Natale, a Media lawyer and long-time friend and 1959 classmate of Tepper, got up the money to buy the franchise when the league was organized last winter. Judge Don Orlowski, of the Delaware County Common Pleas Court, became a one-quarter partner in the deal.
Tepper, a former Wynnewood builder and developer, now is moving to buy out Natale and Orlowski for a reported quarter-million dollars. Tepper’s father, Dr. Maurice Tepper of Wynnewood, who first refused to invest in the team, reportedly now is ready to come in on the deal.
The Wings, whom their backers expected to lose money for a season or two, have been an instant success. They went into the season with $300,000 in season ticket sales and have a chance to show a slight profit for their first season.

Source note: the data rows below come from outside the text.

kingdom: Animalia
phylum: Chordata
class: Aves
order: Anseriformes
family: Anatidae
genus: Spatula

Even so, they reportedly have been having some financial difficulties recently and were looking for a quick infusion of operating money.
But management has announced a total attendance of 144,723 for 16 home games, with playoff money still to be earned, giving hope for a profitable year.
Friday 8,234 saw Jim Hinkson, who started the season with Toronto, score four goals against his old teammates.
It’s not surprising that Hinkson knows how to go about playing lacrosse. He wrote a book, “Box Lacrosse—the Fastest Game on Two Feet.” He wrote the book because he believed it had to be done.
“There was no book on box lacrosse,” the 31-year-old Windsor physical education teacher noticed and buckled down to his typewriter.
Paul Jones didn’t say whether he read Hinkson’s book, but the little-used sub forward acted as if he had memorized it page by page.
Jones—like goalie Wayne Platt a Peterborough, Ont., mail carrier—delivered the goal that broke a 12-12 tie and gave the Wings the lead for keeps in an intense game. It was his second score of the season.